The release of the bill reportedly was delayed by
objections from both conservative and moderate Republicans, as well as by a nonpublic analysis from the Congressional Budget Office showing that it would significantly increase uninsured rates. According to one report, the CBO indicated to GOP staffers that an earlier version of the House bill could cause 10 million to 20 million people to lose their employer-sponsored insurance.
Douglas Elmendorf, dean of the Harvard Kennedy School of Government and former CBO director, said under the Republican bill, the number of people covered by employer-sponsored plans could decline. That's because some employers would stop offering coverage and let workers use the new tax credits, which would be available to a broader income group than the ACA's credits.
In addition, younger and healthier employees may decide they could get a better deal using the new credits to buy coverage in the individual market. Employers fear that could drive up costs in their company-sponsored plans by leaving them with an older and sicker pool of enrollees.
“The employer market does pretty well in hedging against risk selection,” Stremikis said. “If you provide incentives to leave that market, you could certainly do damage.”
At the same time, the House GOP's age-based tax credits generally would be smaller than the ACA's, which are based on income. That could discourage lower- and middle-income people from using the credits to buy insurance, boosting uninsured rates. “These are people with very little to no discretionary income,” said Larry Levitt, a senior vice president at the Kaiser Family Foundation. “With smaller tax credits, they'd be unlikely to consider health insurance affordable.”
The bill would erase most of the ACA's taxes that financed the law's premium subsidies, Medicaid expansion and Medicare benefit enhancements. But it postpones the repeal of most of those taxes until 2018, a year later than previously proposed. The CBO has projected that repealing the ACA's Medicare payroll tax on high-income individuals, along with its surtax on net investment income, would provide $346 billion in tax relief to higher-income people over the next decade.
The only new financing mechanism that House Republicans previously had proposed was the tax on high-value employer health plans, and now that's gone. They have not explained how they would finance their new tax credits.
It's widely anticipated that to pay for the new system, Republicans will rely heavily on savings from constraining growth in federal Medicaid spending through their proposed per capita payment system. It was not clear at deadline for this article how the annual growth rate in these payments would be set.
In a FAQ accompanying release of the bill, House GOP leaders posed the question, “How are you paying for this plan? How much is it going to cost taxpayers?” The answer: “We are still discussing details, but we are committed to repealing Obamacare and replacing it with fiscally responsible policies that restore the free market and protect taxpayers.”
The bill would begin phasing out the premium tax credits in 10% increments starting at an income level of $75,000 for individuals and $150,000 for families. This was a concession to the most conservative Republicans, who objected to providing government subsidies to wealthier people.
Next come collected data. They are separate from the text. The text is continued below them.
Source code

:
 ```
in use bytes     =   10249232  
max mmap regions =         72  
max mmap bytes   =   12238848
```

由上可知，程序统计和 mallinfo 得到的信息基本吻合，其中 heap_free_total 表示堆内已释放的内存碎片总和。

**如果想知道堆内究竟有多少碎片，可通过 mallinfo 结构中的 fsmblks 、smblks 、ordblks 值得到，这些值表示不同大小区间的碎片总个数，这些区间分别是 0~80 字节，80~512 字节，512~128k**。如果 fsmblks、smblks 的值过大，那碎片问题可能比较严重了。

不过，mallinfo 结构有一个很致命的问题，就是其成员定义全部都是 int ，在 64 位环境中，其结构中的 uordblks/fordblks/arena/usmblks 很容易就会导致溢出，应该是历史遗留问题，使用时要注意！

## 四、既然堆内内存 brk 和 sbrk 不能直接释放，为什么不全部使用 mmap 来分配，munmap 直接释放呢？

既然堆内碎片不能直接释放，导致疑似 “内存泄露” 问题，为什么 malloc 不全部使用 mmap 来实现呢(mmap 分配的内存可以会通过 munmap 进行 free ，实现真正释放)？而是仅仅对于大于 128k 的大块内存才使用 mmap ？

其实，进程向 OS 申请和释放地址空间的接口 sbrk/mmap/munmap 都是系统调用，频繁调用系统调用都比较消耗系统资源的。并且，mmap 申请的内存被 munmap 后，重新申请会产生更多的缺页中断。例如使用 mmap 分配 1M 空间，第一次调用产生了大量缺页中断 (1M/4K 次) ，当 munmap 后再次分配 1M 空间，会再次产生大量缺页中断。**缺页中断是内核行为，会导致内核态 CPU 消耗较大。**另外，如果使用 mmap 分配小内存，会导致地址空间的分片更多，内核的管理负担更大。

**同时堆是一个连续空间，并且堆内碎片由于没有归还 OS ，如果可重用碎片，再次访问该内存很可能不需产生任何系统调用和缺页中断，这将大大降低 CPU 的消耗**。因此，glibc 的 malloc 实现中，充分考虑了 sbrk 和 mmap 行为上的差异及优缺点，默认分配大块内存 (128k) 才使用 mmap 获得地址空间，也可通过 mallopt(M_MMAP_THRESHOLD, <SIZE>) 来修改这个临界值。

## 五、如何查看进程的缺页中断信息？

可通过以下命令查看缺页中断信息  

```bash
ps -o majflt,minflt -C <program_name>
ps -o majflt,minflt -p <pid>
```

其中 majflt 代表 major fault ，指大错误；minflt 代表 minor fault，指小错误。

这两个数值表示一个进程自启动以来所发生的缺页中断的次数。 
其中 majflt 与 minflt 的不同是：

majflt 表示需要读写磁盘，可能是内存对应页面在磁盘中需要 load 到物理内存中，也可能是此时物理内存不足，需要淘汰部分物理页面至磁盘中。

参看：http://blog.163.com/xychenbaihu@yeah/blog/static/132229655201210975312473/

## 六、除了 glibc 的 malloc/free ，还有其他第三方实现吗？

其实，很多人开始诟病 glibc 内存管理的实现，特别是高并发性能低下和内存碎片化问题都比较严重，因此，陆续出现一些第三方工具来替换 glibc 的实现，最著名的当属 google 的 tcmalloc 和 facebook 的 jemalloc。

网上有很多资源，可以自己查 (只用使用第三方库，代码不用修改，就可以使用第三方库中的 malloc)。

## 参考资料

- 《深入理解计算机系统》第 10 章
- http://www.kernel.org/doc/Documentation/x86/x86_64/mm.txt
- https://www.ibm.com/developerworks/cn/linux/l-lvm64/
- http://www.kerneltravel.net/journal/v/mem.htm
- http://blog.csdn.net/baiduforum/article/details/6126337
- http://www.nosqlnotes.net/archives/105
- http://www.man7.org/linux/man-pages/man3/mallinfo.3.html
But many Republicans remain worried about whether the nonpartisan CBO will score the House bill as costing a lot of money while increasing the number of uninsured Americans. Some congressional Republicans immediately denounced the cost of the new tax credits, while others insisted on waiting until the CBO scores the bill before voting on it.
“Republicans are stuck because there's no way to maintain the current level of coverage without subsidies that are similar in magnitude to the ACA's, and without rules for insurance markets that are similar to the ACA's,” Elmendorf said.